El fin de la poesía no es el goce, porque los poetas en las vigilias nocturnas y en las labores de cada día se fatigan y atormentan, alejados del mundo. El fin de la poesía no es tampoco la utilidad de los demás, porque aunque puede enseñar astro­nomía o agricultura, no es poesía por este contenido, que tiene en común con las de­más ciencias particulares. Mejor ha defi­nido la poesía quien le ha asignado como fin la imitación; pero conviene notar, en primer término, que la imitación poética no tiene un objeto propio y específico, por cuanto todo puede ser materia de poesía. La peculiaridad del poeta habrá, pues, que buscarla fuera del objeto al cual se refiere.

Según Fracastoro, esta peculiaridad consiste en el «modus», es decir, en la expresión de aquel contenido, por lo demás indife­rente, en la actitud del poeta ante la com­posición artística. Este «modus» ha sido traducido por «estilo»; pero Fracastoro sien­te la necesidad de precisar más esta forma poética «en todo diferente de lo demás», y que parece penetrar en el propio conte­nido, transformándolo en cierto modo. Pon- tano en el Accio (v.) buscó lo específico de la forma poética en la capacidad de despertar admiración. Pero Fracastoro en­cuentra que el historiador, y sobre todo el retórico, son también capaces de despertar admiración. Y aquí viene en su ayuda la distinción aristotélica entre el arte y la his­toria.

La historia se detiene en un hecho determinado, la filosofía busca el concepto universal; la poesía, en cambio, se aferra a lo verosímil. Fracastoro interpreta y acla­ra la posición aristotélica, reconduciéndola a las fuentes de la inspiración platónica, tal como había ido aclarándose en el Renaci­miento a través de las teorías neoplatonizantes de la belleza y del amor. La poesía, observa, llega a darnos, no la cosa con sus particularidades, sino algo ideal; pero no el abstracto universal, sino la idea vestida de toda su belleza («simplex idea pulchri­tudinibus vestita, libera et in universum pulchra»).

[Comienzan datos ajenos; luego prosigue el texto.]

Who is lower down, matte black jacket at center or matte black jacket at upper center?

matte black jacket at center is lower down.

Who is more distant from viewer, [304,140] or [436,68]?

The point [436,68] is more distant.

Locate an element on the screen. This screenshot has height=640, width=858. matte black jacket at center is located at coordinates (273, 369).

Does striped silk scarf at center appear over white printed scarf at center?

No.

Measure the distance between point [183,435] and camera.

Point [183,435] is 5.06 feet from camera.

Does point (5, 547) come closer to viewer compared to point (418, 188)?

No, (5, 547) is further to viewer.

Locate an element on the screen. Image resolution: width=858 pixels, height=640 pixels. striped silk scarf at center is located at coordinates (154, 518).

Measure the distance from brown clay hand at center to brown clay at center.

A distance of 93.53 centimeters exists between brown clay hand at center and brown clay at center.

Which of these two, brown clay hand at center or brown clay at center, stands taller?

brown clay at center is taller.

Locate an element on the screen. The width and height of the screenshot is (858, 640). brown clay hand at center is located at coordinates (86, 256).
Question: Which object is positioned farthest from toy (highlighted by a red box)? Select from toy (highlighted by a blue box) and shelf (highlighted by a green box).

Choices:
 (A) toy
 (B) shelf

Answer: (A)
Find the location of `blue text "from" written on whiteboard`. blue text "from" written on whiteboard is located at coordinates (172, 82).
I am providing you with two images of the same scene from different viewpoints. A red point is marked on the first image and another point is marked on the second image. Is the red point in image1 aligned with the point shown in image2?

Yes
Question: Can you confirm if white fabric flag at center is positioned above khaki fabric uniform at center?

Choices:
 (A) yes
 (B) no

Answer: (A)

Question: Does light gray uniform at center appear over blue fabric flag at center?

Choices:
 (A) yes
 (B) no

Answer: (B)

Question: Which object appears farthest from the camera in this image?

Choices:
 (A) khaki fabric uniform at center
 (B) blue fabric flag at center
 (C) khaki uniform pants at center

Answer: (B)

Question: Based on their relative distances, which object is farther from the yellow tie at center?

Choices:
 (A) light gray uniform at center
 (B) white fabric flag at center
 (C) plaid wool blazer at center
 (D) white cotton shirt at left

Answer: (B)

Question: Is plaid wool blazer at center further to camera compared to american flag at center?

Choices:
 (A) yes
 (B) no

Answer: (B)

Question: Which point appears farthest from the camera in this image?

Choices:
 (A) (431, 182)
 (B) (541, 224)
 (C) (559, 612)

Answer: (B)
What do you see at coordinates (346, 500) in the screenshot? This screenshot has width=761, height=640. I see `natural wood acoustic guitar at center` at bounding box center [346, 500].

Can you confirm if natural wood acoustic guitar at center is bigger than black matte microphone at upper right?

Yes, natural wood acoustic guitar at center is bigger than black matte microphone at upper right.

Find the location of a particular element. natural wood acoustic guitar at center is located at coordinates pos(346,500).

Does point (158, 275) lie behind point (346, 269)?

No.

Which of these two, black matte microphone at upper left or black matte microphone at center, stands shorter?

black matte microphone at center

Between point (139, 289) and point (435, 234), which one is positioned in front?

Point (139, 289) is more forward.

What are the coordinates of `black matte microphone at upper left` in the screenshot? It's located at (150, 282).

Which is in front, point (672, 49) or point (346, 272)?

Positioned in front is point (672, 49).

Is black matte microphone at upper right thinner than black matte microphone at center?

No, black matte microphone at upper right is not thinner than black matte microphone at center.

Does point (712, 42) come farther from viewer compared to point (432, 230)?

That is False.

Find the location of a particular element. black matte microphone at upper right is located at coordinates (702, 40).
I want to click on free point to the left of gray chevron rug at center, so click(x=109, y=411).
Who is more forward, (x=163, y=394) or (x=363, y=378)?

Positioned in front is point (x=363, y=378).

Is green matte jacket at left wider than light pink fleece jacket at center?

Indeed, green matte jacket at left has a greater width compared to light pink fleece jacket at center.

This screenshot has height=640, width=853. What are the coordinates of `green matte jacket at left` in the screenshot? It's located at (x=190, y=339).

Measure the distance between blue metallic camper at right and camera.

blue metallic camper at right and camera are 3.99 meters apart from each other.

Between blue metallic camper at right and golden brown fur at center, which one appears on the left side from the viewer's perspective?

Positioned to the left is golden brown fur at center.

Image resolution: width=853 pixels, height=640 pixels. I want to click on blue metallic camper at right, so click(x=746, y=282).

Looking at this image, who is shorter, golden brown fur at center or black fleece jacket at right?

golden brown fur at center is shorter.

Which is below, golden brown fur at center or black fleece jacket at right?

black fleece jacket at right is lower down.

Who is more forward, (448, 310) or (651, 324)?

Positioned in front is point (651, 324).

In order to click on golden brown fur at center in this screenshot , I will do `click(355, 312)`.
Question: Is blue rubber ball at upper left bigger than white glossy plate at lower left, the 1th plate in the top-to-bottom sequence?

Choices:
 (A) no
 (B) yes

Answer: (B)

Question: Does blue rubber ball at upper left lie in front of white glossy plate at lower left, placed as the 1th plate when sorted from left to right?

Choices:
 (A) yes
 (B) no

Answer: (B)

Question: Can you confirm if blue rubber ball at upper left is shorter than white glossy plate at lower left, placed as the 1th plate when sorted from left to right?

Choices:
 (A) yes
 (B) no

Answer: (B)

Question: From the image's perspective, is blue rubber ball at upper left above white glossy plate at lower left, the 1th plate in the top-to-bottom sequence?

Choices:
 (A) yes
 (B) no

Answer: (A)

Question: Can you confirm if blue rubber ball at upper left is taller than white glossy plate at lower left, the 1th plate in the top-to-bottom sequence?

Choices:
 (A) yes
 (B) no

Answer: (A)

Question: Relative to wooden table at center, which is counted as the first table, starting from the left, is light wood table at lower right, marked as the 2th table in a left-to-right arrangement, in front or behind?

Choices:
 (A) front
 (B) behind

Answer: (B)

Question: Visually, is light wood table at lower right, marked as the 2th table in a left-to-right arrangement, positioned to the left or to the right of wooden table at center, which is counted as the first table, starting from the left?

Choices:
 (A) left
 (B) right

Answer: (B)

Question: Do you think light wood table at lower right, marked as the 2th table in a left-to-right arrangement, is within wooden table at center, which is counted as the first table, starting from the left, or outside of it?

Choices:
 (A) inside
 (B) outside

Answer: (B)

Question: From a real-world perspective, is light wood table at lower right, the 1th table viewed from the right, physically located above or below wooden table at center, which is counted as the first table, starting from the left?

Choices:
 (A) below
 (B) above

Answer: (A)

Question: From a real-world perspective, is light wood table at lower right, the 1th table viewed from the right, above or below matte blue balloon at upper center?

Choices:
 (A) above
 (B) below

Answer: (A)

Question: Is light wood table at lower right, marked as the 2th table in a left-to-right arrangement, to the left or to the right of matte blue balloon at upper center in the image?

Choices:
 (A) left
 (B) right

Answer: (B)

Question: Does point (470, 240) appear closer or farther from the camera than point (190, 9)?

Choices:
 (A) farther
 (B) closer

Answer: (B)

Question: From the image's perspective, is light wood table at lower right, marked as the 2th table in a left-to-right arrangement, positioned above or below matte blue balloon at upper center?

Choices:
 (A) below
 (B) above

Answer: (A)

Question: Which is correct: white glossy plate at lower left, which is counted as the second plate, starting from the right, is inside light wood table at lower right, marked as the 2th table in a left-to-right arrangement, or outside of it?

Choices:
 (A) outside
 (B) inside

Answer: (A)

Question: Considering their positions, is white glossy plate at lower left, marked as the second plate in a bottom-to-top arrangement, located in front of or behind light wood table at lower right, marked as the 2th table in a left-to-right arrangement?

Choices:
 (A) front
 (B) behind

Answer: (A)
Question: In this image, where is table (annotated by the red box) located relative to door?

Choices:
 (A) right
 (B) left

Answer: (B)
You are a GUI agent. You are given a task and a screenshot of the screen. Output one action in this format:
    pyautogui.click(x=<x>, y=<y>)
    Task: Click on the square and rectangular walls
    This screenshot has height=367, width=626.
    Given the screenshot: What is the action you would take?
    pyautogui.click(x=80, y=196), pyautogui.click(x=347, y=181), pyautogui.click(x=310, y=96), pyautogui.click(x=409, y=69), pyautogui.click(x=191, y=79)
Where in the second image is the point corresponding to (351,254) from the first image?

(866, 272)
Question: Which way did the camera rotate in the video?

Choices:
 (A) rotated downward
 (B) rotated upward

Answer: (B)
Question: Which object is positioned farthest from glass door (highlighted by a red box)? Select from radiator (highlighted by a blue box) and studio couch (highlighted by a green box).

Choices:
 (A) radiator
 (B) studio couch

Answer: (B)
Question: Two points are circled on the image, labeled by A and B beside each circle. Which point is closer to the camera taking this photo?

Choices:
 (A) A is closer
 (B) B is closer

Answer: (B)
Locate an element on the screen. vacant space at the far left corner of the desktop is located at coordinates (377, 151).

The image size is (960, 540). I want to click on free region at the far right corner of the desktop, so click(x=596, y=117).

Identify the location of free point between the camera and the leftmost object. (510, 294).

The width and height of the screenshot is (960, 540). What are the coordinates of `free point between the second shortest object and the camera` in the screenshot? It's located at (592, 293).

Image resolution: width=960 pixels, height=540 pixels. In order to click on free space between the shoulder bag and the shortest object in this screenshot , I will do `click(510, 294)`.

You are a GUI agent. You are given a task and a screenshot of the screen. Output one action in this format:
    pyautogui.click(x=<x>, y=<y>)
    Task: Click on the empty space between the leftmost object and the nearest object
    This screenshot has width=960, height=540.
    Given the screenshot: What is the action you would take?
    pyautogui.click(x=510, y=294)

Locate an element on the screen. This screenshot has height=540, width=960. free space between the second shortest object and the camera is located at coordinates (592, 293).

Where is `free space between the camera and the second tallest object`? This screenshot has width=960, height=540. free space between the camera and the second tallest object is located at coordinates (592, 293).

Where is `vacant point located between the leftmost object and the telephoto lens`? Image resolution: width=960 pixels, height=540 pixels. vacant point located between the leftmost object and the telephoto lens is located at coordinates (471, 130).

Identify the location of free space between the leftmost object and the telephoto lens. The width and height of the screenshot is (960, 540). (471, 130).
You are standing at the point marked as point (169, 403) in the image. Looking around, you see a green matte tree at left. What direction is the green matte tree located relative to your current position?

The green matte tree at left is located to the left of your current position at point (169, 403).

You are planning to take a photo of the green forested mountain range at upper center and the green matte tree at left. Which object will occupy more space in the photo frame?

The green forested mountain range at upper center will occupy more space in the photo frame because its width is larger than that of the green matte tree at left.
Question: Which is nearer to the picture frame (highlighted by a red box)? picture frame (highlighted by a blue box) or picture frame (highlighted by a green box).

Y no se reduce la poesía a retó­rica a través de la teoría del «modus», sino que la verdadera oratoria se reduce a poe­sía, porque la única expresión adecuada para hacer particular la materia es, precisa­mente, aquella que, además de las particularidades que aristotélicamente hablando caracterizan las diferentes ciencias, infun­de, en la materia de por sí indiferente, la luz de una idea que brilla por sus bellezas, es decir, no empobrecida en la universali­dad lógica de un concepto filosófico, sino viva, concreta con aquella concreción vi­sible que Platón había cantado tan espléndidamente. Por este equilibrio mesurado entre la inspiración platónica del primer Renacimiento y la influencia aristotélica del siglo XVI, la obra de Fracastoro aparece a los críticos más recientes, comenzando por Croce, como una de las expresiones más típicas y completas de la estética del Re­nacimiento en general.